Lian dengan gusar menyalakan rokok ketiganya. Sembari mengepulkan asap ia mulai
berbicara.
“Tuh, Neng,
makanya kalian jadi cewek harus hati-hati. Zaman sekarang tuh kejahatan bisa
ada di mana-mana. Makin banyak cowok-cowok yang gampang horni tapi jomlo dan
gak punya pelampiasan, terus akhirnya perkosa perempuan. Jangan coba-coba
pancing nafsu mereka, nanti kalian juga yang kena. Dengan pakai baju ketat dan
seksi, misalnya.” Untuk kalimat terakhir itu Lian sengaja mengarahkan
pandangannya kepada Miranda yang saat itu hanya menutupi tubuhnya dengan tank-top
dan rok berlipit longgar sepaha. Rambutnya berkepang satu disampirkan di bahu
kirinya, leher kanannya polos terbuka.
“Kamu, Randa,
coba deh pakai hijab kayak Aya. Itu bisa jagain kamu dari mata lelaki yang suka
jelalatan. Daripada pakai baju terbuka kayak gitu, para cowok akan berpikir
kamu sengaja buka-buka karena pengen diraba.” Lian mengetuk-ngetukkan batang
rokoknya pelan di ujung asbak.
“Idih, kata
siapa. Aku cuma pakai baju yang nyaman aku pakai. Titik. Jadi cowok gak usah
kegeeran deh, aku pakai baju untuk kepentinganku, bukan buat narik perhatian
mereka. Bandung gerah, Nek, aku gak kuat kalo mesti pakai baju lebar
kemana-mana,” keluh Miranda.
“Bandung gerah
sih.

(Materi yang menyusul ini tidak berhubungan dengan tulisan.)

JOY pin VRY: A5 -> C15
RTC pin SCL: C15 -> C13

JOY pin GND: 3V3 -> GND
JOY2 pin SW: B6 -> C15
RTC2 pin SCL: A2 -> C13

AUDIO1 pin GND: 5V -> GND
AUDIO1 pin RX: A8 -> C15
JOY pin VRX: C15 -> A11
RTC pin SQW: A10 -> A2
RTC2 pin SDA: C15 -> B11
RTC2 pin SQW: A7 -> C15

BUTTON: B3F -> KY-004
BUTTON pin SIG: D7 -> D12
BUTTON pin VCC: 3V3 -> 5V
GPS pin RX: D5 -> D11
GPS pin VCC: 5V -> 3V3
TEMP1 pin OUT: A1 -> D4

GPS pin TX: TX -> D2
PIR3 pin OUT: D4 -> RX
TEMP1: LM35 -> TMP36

Tapi inget, neraka lebih panas, Darling.”
“Haha, pake
bawa-bawa neraka. Emang lo yakin ada?” Miranda tertawa jahil pada Lian.
“Ada, dong.
Agamaku mengajarkan bahwa manusia akan pulang ke surga atau neraka, tergantung
amal perbuatannya di dunia. Jadi, ya, aku percaya.”
“Kalo kamu
percaya neraka itu ada, ngapain masih pake Grindr, Hornet, Jack’d beserta
kawan-kawannya di hape kamu?”
“Haha, sialan
lo, Randa! Pake bawa-bawa itu segala.”
Aya yang dari
tadi hanya mendengarkan berusaha untuk menengahi.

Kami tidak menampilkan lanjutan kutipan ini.